» **Page images and extracted text**:
* * * *
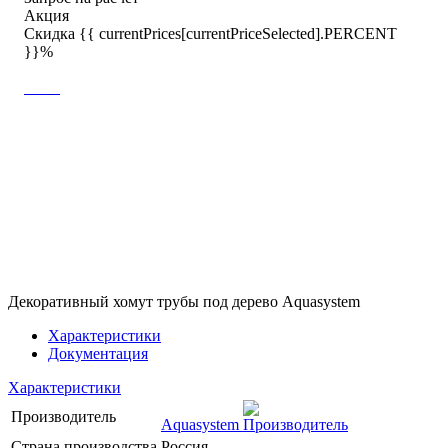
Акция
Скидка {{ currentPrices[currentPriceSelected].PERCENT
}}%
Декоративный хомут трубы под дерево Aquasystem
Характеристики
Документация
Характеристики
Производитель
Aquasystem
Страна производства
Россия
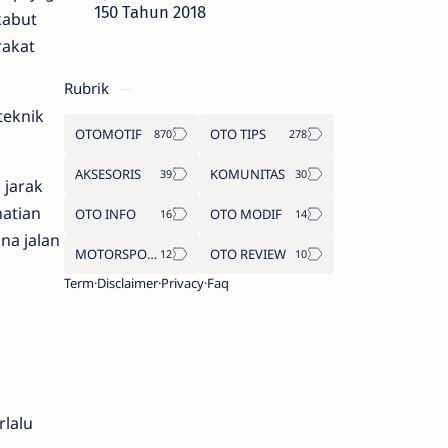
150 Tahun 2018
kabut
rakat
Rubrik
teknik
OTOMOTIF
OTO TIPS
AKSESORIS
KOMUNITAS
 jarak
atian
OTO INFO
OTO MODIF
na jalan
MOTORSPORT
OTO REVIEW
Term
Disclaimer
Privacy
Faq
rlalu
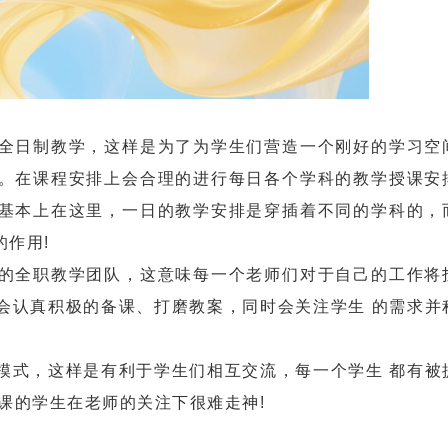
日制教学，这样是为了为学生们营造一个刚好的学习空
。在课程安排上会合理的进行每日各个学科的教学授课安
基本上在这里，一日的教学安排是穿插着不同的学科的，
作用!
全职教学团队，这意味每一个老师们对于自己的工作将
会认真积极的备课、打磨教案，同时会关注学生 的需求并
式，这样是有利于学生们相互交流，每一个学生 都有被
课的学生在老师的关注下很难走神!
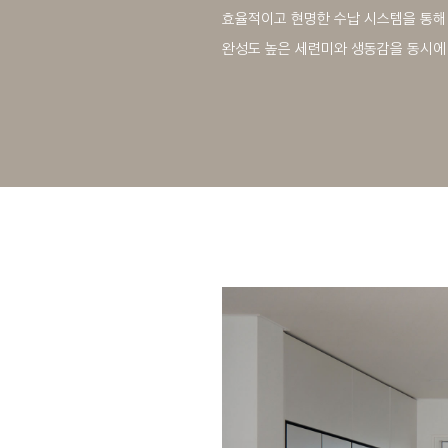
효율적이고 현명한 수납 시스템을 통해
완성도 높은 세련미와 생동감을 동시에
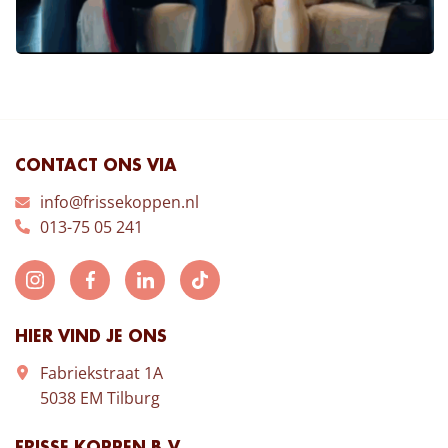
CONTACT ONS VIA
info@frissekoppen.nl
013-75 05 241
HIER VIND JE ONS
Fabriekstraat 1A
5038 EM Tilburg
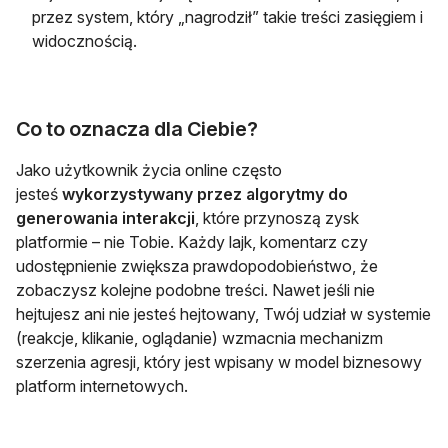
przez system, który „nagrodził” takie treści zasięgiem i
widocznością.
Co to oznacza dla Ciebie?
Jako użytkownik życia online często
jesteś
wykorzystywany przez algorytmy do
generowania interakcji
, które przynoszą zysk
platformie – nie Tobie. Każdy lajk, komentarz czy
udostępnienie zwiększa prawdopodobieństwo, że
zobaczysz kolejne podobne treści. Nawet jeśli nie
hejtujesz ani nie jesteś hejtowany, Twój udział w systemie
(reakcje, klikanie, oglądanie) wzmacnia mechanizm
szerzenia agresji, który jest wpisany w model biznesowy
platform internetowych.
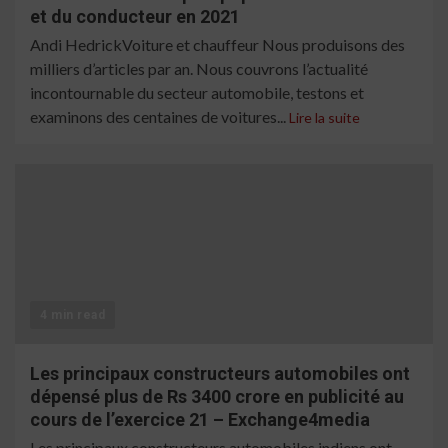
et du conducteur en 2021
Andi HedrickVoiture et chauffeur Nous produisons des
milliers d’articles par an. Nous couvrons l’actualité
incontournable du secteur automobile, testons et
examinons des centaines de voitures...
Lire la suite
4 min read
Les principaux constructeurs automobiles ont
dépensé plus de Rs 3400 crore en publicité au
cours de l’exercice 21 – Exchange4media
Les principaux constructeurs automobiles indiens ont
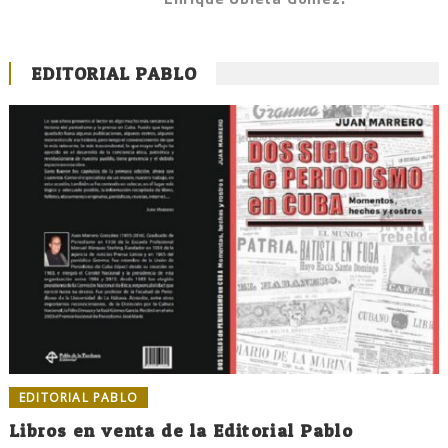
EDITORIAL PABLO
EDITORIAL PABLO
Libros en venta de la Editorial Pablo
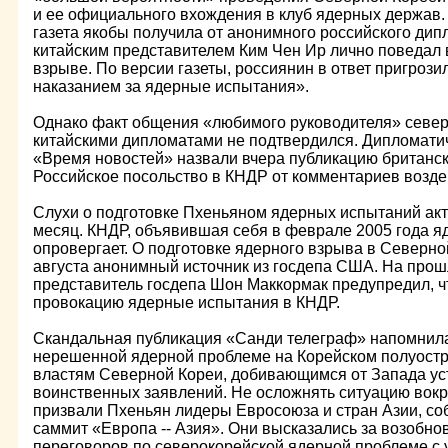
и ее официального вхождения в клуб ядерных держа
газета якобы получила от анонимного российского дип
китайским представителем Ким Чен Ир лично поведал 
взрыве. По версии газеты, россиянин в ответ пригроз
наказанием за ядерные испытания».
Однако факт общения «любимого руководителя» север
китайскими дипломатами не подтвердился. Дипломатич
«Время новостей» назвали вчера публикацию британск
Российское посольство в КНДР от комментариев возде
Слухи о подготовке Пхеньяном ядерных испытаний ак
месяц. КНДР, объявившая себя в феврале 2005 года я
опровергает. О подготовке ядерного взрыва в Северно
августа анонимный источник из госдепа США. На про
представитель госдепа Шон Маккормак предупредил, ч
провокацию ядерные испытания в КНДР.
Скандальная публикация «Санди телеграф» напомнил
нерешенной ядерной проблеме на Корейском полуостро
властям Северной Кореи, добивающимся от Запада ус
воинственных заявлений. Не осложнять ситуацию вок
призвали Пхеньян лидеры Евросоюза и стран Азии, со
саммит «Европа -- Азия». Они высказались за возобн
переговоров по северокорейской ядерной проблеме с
* * * *
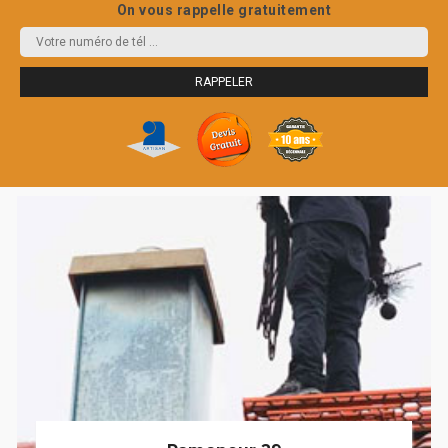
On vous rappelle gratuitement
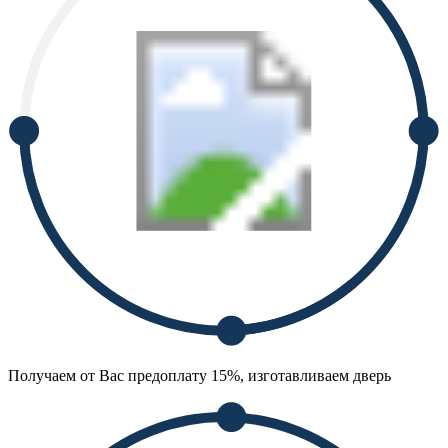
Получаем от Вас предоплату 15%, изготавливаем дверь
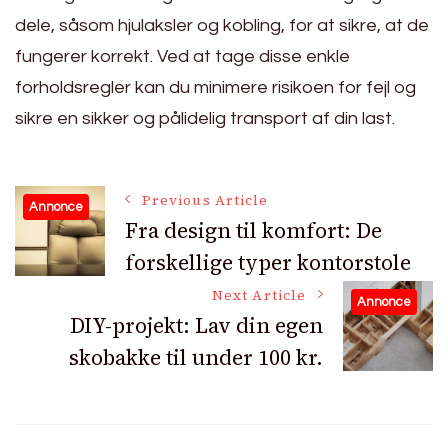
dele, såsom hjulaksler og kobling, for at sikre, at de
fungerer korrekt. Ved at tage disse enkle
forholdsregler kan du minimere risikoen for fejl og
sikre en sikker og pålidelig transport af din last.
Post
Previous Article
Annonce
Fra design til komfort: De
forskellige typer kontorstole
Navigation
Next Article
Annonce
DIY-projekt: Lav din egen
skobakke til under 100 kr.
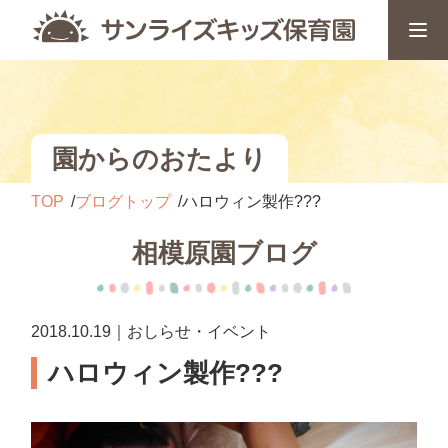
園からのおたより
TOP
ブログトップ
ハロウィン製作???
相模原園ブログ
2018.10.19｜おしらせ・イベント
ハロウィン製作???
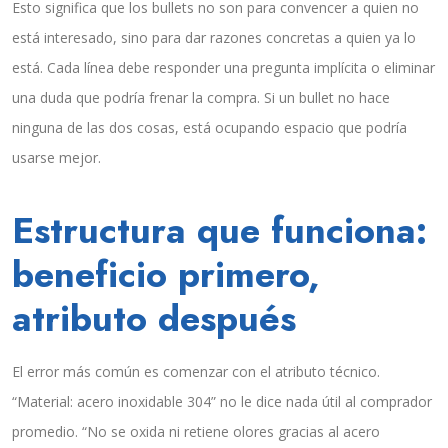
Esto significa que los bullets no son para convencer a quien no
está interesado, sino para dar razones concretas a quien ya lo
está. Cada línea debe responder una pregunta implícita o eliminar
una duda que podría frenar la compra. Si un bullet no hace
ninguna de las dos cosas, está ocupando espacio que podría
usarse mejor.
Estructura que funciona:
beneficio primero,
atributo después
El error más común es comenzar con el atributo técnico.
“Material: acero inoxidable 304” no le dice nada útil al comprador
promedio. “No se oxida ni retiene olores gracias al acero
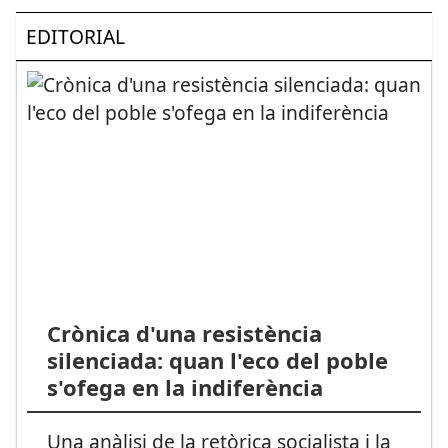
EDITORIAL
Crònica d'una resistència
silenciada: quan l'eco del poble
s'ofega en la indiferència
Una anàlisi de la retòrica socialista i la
* * * *
» **PROBLEM TO SOLVE**:
After locating the line containing "Jako użytkownik życia online często" in the entries above, return it and every line after it exactly, ending at the line containing "высказались за возобн", without pictures.

» **RESULT FOR THIS TASK**:
Jako użytkownik życia online często
jesteś
wykorzystywany przez algorytmy do
generowania interakcji
, które przynoszą zysk
platformie – nie Tobie. Każdy lajk, komentarz czy
udostępnienie zwiększa prawdopodobieństwo, że
zobaczysz kolejne podobne treści. Nawet jeśli nie
hejtujesz ani nie jesteś hejtowany, Twój udział w systemie
(reakcje, klikanie, oglądanie) wzmacnia mechanizm
szerzenia agresji, który jest wpisany w model biznesowy
platform internetowych.
et du conducteur en 2021
Andi HedrickVoiture et chauffeur Nous produisons des
milliers d’articles par an. Nous couvrons l’actualité
incontournable du secteur automobile, testons et
examinons des centaines de voitures...
Lire la suite
4 min read
Les principaux constructeurs automobiles ont
dépensé plus de Rs 3400 crore en publicité au
cours de l’exercice 21 – Exchange4media
Les principaux constructeurs automobiles indiens ont
EDITORIAL PABLO
EDITORIAL PABLO
Libros en venta de la Editorial Pablo
и ее официального вхождения в клуб ядерных держа
газета якобы получила от анонимного российского дип
китайским представителем Ким Чен Ир лично поведал 
взрыве. По версии газеты, россиянин в ответ пригроз
наказанием за ядерные испытания».
Однако факт общения «любимого руководителя» север
китайскими дипломатами не подтвердился. Дипломатич
«Время новостей» назвали вчера публикацию британск
Российское посольство в КНДР от комментариев возде
Слухи о подготовке Пхеньяном ядерных испытаний ак
месяц. КНДР, объявившая себя в феврале 2005 года я
опровергает. О подготовке ядерного взрыва в Северно
августа анонимный источник из госдепа США. На про
представитель госдепа Шон Маккормак предупредил, ч
провокацию ядерные испытания в КНДР.
Скандальная публикация «Санди телеграф» напомнил
нерешенной ядерной проблеме на Корейском полуостро
властям Северной Кореи, добивающимся от Запада ус
воинственных заявлений. Не осложнять ситуацию вок
призвали Пхеньян лидеры Евросоюза и стран Азии, со
саммит «Европа -- Азия». Они высказались за возобн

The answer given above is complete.